Выбрать главу

Завершая послание, Беллини, видимо, понял, что зашел слишком далеко и в споре, и в своем гордом утверждении. Но он и не подумал отступать, а нашел другой, истинно дружеский способ извиниться перед поэтом и в то же время еще раз подтвердить свою позицию. Он подписал письмо так: «Твой неисправимый Винченцилло».

Пока Беллини был занят поисками сюжета для новой оперы («я теряю голову, — писал музыкант Флоримо 11 марта, — все еще не найден сюжет, какой был бы интересен и подходил исполнителям»), он узнал, что Доницетти по совету друзей собирается приехать в Париж и подписать контракт, который Россини сможет предложить ему на новую оперу для Итальянского театра. Более того, похоже, что бергамский композитор кое-что предпринял, и контракт ему был обещан. Очевидно было, что велись какие-то тайные переговоры между Доницетти и дирекцией Итальянского театра. Беллини узнал об этом, как всегда, от некоторых услужливых друзей, информировавших его.

Постепенно слухи делались все более определенными и превратились в точное известие. Значит, предстоит новая дуэль Беллини — Доницетти. Она должна состояться в осенне-зимний сезон 1834/35 года. И снова поползли слухи, начались разговоры, опять разгорелись споры о значении двух итальянских музыкантов. На этот раз, однако, в парижских кругах проскользнуло некоторое сомнение относительно судьбы Беллини, потому что — намекал кое-кто — Доницетти находился под покровительством Россини, чье влияние на публику и прессу было огромно.

Итак, предстояло сражение. Но на этот раз Беллини и бровью не повел. Понимая, что каждое его слово будет оценено, взвешено и соответственно истолковано, он всем, кто говорил ему, что Париж — это не Италия (как будто здесь талант Доницетти должен был возрасти, а его уменьшиться), решительно отвечал: «Каждый из нас будет сражаться своим оружием, как в Италии, а газеты могут только упрочить ту или иную репутацию, но никак не создать ее. Поэтому я надеюсь, что мы, я и он, продолжим то, что до сих пор делали в Италии».

Но в глубине души Беллини был перепуган. «Узнав, что подписан контракт с Доницетти, — поведает он потом своему дяде, — я три дня жил как в лихорадке, понимая, какая мне готовилась западня. И в самом деле один знакомый сказал, что не надеется на мой успех в Париже. Если и будет успех, то у Доницетти, так как его пригласил Россини», который нарочно подписал с ним контракт, «чтобы, — решил Беллини, — Доницетти конкурировал со мной и задушил меня, уничтожил при поддержке колоссального влияния Россини и т. д. и т. д.».

Что было во всем этом правдой, а что домыслом, мы не знаем, но из событий, какие последовали дальше, можем заключить, что самое скрытое и запутанное в этих событиях возникло отчасти из-за стараний информаторов Беллини, но прежде всего было порождено пылкой и чересчур впечатлительной фантазией катанийца. И все эти огорчения вызвали у Беллини реакцию, какая и нужна была в данном случае для его же пользы. «Я тоже, — продолжает Беллини, — когда оправился от первого потрясения, собрал все свое мужество и стал думать, как избавиться от поистине дьявольских интриг, которые могли скомпрометировать меня перед всей Европой». И в защиту своего престижа он принялся разрабатывать хитрейший план.
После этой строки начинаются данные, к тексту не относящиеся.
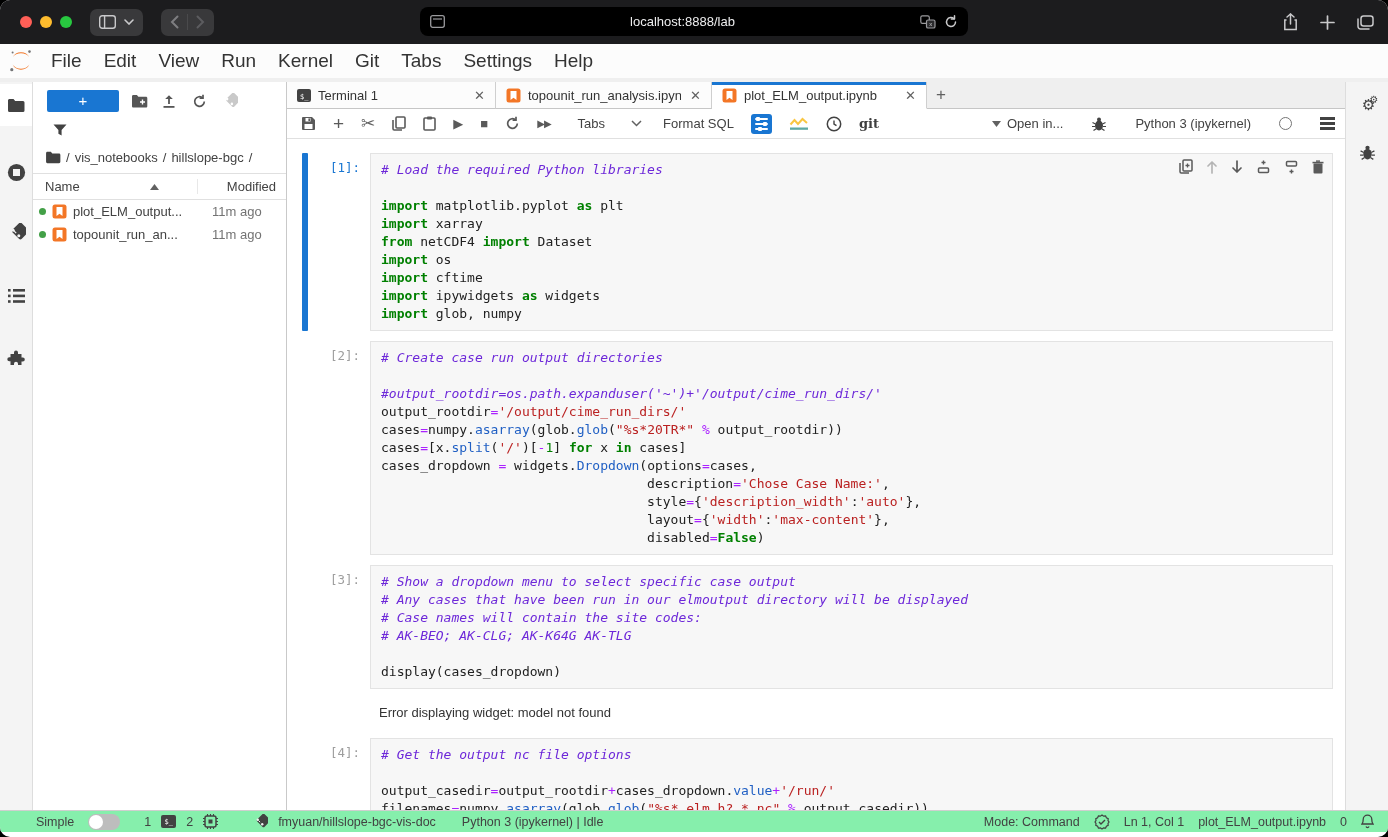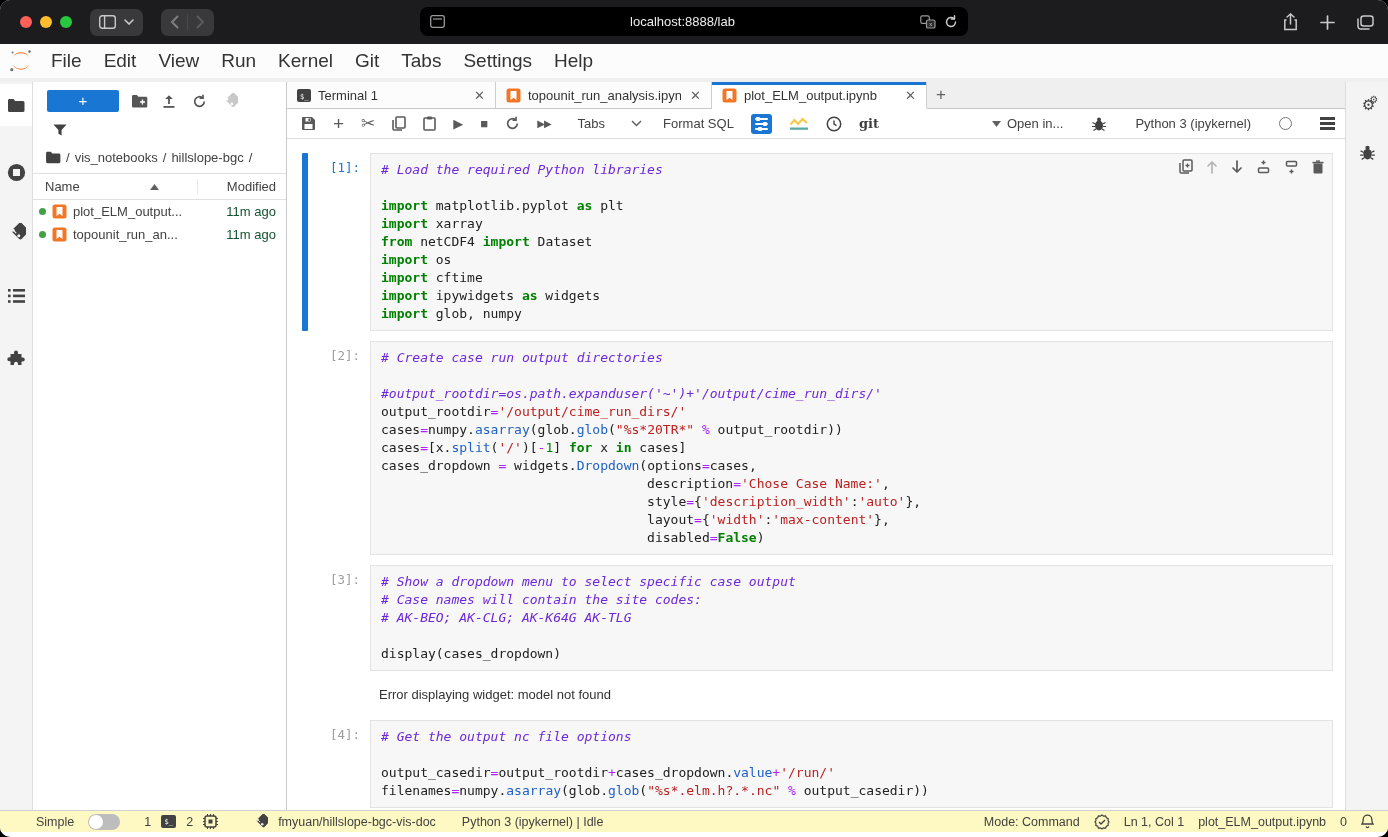--- a/index.html
+++ b/index.html
@@ -42,7 +42,7 @@
   .file-row { display:flex; align-items:center; padding:4px 10px 4px 6px; gap:6px; }
   .run-dot { width:7px; height:7px; border-radius:50%; background:#43a047; flex:none; }
   .file-name { flex:1; overflow:hidden; white-space:nowrap; }
-  .file-mod { width:64px; text-align:right; color:#14532d; }
+  .file-mod { width:64px; text-align:left; color:#737373; }
 
   
   .dock { flex:1; display:flex; flex-direction:column; background:#efefef; min-width:0; }

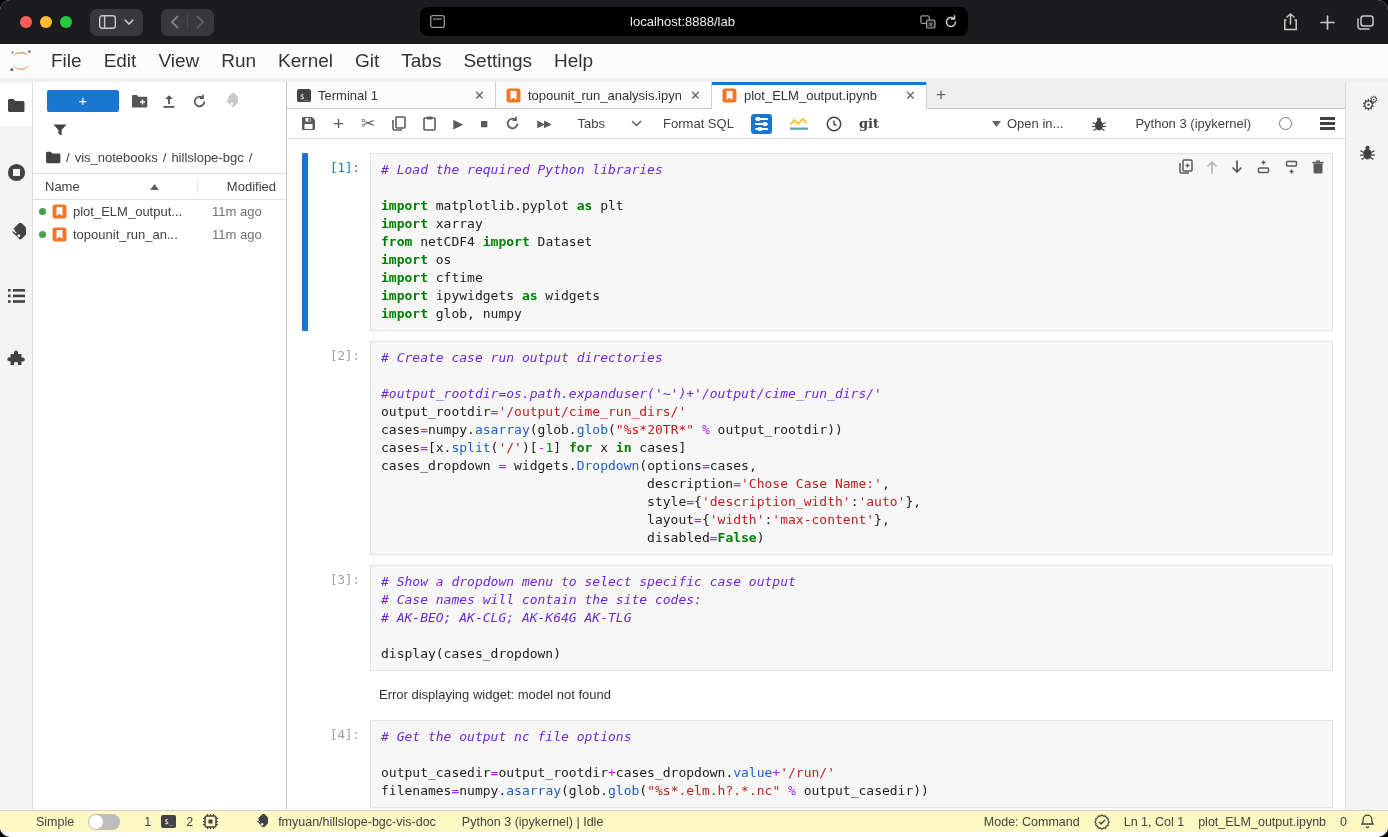--- a/index.html
+++ b/index.html
@@ -497,6 +497,7 @@
             <div class="prompt">[3]:</div>
             <div class="editor" style="margin-left: 6px;">
               <pre><span class="tk-c"># Show a dropdown menu to select specific case output</span></pre>
+              <pre><span class="tk-c"># Any cases that have been run in our elmoutput directory will be displayed</span></pre>
               <pre><span class="tk-c"># Case names will contain the site codes:</span></pre>
               <pre><span class="tk-c"># AK-BEO; AK-CLG; AK-K64G AK-TLG</span></pre>
               <pre>&nbsp;</pre>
«Я решил, что прежде всего должен потрудиться над новой партитурой гораздо упорнее, чем обычно», чтобы показать, что он в курсе обновленного музыкального движения в Европе и его искусство умеет подчиниться достижениям современной музыкальной техники. Труд послужит ему таким образом фундаментом и защитой. Это главная часть плана, и для ее выполнения он призовет на помощь некоторые дипломатические приемы: станет «ухаживать за Россини», то есть за мадам Пелиссье, его женой, до тех пор, пока «не добьется того, что вынудит их покровительствовать ему, а не преследовать».

Выбор сюжета, сделанный в один из последних дней марта, привел в движение план номер один: прежде всего работать. Мы уже видели, как Беллини мучил Пеполи, вынуждая его переделывать либретто, узнали об интересном эпистолярном споре, в котором музыкант высказал свои мысли об опере. Добавим к этому, что Беллини сам составил сценический план новой оперы, разбив самые интересные эпизоды драмы Ансело на сцены, которые поэт, найдя подходящую форму, должен был изложить в стихах. Теперь Беллини недоставало только спокойного прибежища, где бы он мог работать, не стесняемый никем и ничем — тихого, укромного уголка, вдали от людей и городского шума.